Johns Hopkins Magazine - June 1995 Issue

The Man Who Couldn't Stop Adjusting His Socks

By Melissa Hendricks

Roger was a successful vice president of a bank, unremarkable in every respect, except one. Before starting a task, he had to pull his socks up and down five times. Exactly five.

Roger (not his real name) had obsessive-compulsive disorder (OCD). Like a skipping record, OCD patients repeat an act or repeatedly think about a phrase, number, or concept. "Most of us are able to switch things off," says Hopkins professor of psychiatry Rudolf Hoehn-Saric. "In obsessive-compulsive disorder, the person can't."

Roger had a relatively mild case of OCD, and eventually through medication was able to reduce his sock adjusting and other compulsive symptoms. But severe untreatable OCD makes normal life impossible. One of Hoehn-Saric's patients arose at 4 a.m. so she could count her silverware. Another was so obsessed with cleanliness that nurses had to pry her off the plumbing fixtures when she refused to stop washing her hands. OCD occurs in about 1 percent of the population, according to Hoehn-Saric.

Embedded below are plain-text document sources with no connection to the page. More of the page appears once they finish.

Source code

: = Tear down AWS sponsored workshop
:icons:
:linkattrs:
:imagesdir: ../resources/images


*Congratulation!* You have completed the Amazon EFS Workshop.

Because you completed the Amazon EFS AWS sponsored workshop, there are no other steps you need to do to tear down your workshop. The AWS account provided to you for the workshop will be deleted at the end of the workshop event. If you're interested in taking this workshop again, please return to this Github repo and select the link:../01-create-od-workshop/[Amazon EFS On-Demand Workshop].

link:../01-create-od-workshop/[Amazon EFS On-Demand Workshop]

Though these acts may seem like habits people could stop if they tried hard enough, mounting evidence indicates that a brain malfunction is at their root, says Hoehn-Saric. Recently, he, along with professor of psychiatry Godfrey Pearlson and Gordon Harris, formerly an instructor in psychiatry at Hopkins and now at Tufts University, visualized the brains of OCD patients with an imaging technique known as SPECT (single photon emission-computed tomography). The researchers fine-tuned the technique to be able to see differences between OCD patients and healthy people more clearly. The images show that OCD patients have unusually high rates of brain activity in two key areas: the frontal lobe and the cerebellum.

The frontal lobe helps people make decisions, time their activities, and switch from one activity to another. The fact that it appears to be involved in OCD is not surprising and confirms earlier studies, says Hoehn-Saric. He says his group is the first to suggest the cerebellum plays a role as well. The cerebellum controls motor functions and possibly some cognitive activities and the timing of motions.

In SPECT, which reveals the rate of blood flow in the brain, regions that are working harder have a higher rate of blood flow. (In the color-coded images on the next page, white areas represent the greatest rate of blood flow, red the next highest, followed by orange, yellow, green, purple, and black.) You'll see that the frontal lobe is a hard-working white in an OCD patient, a less active red in a control subject.

SPECT is also helping to test the effect and the effectiveness of medications for OCD, says Hoehn-Saric. For example, through SPECT imaging he observed that fluoxetine, a drug commonly used for OCD, reduces activity in the frontal lobe of OCD patients.

Clearly, says Hoehn-Saric, there is a need for new medicines for OCD. Antidepressant drugs, which are most commonly used for the disorder, can jar some patients out of their obsessions or compulsions, like nudging the stereo needle over to the next track on a skipping record. But current medications (often used in conjunction with behavior therapy) eliminate symptoms in only about 20 percent of patients, according to Hoehn-Saric. About 25 percent of patients do not improve on medication. The remainder improve to some extent. (A patient who pulled up his socks every five minutes might now pull them up every half hour.)

For patients with severe OCD who do not respond to treatment, the only alternative is surgery, in which the tracts connecting the frontal lobe to the thalamus are cut.

Melissa Hendricks is the magazine's senior science writer.